### Exercise requirements
Count the lines in the material below that contain the string "haver", where uppercase and lowercase letters are distinct. Give only the number.

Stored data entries
<<<<

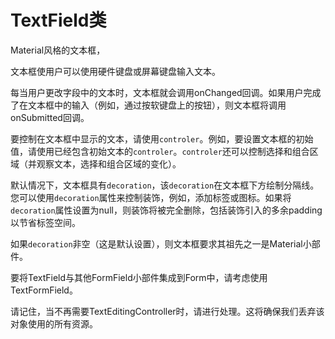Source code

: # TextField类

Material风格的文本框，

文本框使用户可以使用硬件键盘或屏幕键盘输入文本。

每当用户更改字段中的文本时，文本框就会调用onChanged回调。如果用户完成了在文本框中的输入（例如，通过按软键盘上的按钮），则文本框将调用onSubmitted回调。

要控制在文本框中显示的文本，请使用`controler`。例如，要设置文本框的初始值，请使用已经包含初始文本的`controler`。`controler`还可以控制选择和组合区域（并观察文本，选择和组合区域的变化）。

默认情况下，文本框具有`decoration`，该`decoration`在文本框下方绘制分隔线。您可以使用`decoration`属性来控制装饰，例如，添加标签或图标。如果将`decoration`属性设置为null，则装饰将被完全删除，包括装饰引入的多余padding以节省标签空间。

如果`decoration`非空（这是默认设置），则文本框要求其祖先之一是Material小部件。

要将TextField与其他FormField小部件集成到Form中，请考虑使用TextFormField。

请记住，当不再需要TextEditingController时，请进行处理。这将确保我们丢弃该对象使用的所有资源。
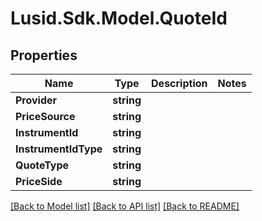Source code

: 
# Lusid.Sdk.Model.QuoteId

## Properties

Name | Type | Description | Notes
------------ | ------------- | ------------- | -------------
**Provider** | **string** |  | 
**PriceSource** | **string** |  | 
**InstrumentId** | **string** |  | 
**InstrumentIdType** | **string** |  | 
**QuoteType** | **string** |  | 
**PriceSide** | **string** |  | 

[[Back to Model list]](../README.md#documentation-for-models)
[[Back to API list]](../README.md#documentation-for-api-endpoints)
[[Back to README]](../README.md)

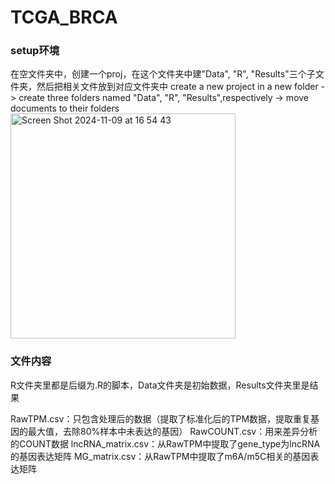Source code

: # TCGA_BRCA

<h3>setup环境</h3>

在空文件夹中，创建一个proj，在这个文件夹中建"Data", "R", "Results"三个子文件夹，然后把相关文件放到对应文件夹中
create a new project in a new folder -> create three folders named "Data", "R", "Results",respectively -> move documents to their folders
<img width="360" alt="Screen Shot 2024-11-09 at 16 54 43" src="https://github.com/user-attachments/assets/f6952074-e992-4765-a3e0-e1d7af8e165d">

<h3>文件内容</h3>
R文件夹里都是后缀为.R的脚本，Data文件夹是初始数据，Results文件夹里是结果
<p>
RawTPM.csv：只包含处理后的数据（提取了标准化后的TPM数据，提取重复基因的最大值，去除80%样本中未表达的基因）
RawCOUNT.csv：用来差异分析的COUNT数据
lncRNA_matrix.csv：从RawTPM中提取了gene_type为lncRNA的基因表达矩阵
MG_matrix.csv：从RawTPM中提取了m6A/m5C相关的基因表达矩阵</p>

>>>>
<<<<

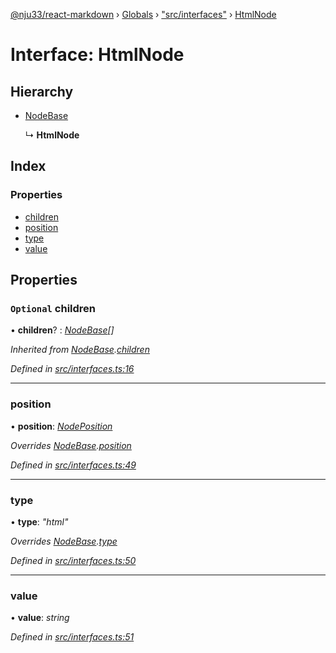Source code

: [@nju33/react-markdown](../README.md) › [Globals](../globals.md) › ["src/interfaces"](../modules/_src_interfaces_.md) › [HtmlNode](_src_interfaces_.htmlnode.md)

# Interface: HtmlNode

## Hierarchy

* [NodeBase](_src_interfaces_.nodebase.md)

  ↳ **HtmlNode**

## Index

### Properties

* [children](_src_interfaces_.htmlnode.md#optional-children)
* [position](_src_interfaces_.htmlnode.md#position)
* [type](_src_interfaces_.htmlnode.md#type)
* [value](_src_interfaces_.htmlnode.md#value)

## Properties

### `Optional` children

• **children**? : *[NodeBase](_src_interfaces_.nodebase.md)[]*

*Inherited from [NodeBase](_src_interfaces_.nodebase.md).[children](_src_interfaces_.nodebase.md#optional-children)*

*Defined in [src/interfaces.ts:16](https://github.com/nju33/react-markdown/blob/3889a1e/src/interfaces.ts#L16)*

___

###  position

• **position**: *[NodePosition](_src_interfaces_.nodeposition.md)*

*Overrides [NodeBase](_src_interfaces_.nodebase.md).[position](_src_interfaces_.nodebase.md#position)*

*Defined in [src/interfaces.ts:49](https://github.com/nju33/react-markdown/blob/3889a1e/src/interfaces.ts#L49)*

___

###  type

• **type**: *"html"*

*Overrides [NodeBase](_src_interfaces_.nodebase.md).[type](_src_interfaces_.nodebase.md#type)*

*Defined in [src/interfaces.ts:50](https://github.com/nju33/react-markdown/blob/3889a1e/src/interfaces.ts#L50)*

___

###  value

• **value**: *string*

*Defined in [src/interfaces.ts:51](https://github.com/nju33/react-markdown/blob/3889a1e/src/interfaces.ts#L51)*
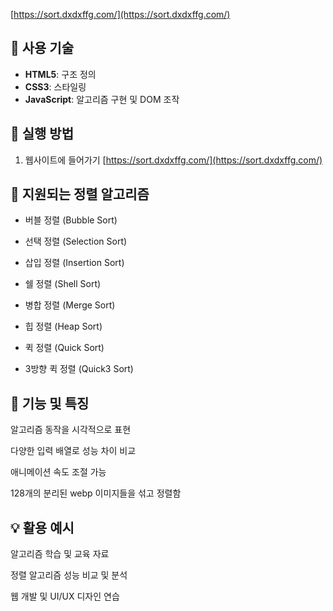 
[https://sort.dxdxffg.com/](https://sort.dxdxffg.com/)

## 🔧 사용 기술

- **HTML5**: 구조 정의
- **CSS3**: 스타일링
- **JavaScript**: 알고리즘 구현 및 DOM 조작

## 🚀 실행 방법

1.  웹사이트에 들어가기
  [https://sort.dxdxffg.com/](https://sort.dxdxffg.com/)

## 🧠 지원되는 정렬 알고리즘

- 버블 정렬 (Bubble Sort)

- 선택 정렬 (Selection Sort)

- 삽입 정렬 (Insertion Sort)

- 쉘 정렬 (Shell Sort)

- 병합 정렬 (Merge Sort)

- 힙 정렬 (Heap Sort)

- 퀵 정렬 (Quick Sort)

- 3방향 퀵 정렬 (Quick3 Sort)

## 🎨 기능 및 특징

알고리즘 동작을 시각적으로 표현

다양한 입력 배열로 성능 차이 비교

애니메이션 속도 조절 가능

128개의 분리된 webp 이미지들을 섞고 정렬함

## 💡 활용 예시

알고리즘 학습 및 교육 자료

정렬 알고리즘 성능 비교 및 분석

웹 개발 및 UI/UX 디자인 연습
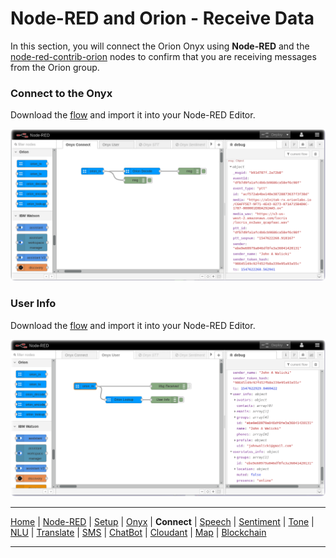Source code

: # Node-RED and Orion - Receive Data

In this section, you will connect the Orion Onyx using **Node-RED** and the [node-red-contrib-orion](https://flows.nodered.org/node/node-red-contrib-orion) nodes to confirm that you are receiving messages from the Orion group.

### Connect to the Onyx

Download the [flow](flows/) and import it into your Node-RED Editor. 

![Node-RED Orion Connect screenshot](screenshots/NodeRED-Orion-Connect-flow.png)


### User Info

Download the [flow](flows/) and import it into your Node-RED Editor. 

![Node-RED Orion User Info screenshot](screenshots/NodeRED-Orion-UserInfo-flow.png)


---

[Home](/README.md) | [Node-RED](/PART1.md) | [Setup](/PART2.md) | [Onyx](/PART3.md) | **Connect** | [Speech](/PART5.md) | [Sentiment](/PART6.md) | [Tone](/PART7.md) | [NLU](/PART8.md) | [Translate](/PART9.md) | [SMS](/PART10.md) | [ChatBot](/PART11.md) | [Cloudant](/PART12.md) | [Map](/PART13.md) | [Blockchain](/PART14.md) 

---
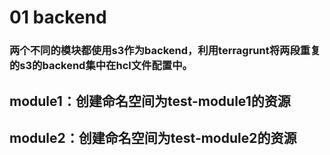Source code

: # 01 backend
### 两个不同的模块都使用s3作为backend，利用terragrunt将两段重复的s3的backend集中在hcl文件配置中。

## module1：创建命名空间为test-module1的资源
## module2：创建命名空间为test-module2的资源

>>>>
<<<<

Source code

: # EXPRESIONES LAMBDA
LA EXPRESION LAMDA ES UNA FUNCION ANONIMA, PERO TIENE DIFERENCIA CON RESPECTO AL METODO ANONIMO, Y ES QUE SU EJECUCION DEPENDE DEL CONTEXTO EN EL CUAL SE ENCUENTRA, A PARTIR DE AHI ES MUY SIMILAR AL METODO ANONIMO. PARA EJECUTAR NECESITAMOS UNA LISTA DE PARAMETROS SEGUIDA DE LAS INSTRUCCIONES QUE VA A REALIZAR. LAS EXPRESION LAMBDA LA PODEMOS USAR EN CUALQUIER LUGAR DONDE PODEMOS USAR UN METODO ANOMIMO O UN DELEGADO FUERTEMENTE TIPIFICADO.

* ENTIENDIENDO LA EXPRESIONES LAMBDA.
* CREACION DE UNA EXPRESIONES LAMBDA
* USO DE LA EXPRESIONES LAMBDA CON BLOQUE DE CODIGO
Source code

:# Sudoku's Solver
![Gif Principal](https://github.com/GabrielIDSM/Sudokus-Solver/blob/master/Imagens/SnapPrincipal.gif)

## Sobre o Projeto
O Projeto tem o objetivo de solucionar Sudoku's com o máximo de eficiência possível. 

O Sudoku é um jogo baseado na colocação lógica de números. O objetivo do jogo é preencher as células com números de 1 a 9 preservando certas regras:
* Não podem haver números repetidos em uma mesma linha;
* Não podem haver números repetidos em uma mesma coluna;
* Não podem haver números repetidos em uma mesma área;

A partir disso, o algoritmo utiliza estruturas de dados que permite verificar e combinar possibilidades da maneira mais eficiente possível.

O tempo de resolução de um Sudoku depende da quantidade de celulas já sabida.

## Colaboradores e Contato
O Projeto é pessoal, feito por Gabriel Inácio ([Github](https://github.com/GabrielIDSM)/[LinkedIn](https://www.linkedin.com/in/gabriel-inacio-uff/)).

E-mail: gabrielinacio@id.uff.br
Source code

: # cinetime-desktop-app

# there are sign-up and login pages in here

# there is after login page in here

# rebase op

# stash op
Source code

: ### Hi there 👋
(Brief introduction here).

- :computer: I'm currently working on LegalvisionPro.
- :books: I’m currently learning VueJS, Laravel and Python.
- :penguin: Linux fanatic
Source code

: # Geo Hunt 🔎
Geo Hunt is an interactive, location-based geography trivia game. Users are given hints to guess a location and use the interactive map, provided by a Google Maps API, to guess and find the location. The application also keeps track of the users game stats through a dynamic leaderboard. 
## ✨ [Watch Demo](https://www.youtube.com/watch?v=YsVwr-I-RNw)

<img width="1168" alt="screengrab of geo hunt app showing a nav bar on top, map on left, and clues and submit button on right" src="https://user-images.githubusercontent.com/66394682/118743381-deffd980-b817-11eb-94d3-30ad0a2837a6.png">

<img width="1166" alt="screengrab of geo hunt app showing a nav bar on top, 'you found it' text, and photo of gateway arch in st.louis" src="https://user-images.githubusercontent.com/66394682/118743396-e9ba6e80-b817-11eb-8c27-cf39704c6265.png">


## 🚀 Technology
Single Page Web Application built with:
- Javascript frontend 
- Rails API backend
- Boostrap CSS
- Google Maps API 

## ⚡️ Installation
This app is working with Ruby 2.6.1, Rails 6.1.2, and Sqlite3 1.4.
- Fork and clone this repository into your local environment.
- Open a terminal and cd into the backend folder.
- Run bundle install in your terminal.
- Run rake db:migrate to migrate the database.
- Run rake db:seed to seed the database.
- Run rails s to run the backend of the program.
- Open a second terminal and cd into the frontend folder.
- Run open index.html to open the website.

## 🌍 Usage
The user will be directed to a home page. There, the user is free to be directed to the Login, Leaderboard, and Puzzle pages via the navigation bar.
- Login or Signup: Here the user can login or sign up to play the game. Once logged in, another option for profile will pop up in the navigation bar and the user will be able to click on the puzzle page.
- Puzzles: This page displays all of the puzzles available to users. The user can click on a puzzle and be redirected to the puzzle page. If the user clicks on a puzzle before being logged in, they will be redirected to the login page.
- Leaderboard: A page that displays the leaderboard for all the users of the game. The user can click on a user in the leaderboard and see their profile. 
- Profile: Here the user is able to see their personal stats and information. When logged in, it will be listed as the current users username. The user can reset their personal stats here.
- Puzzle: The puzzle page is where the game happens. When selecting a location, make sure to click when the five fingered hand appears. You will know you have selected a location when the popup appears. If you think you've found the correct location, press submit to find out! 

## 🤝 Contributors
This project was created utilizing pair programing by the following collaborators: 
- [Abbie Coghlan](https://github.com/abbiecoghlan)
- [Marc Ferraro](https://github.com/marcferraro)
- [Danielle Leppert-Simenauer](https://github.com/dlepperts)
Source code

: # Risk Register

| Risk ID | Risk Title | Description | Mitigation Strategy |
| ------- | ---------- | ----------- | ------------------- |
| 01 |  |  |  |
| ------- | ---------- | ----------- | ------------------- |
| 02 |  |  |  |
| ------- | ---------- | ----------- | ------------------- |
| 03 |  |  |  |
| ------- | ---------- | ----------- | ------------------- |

>>>>

### Your solution
3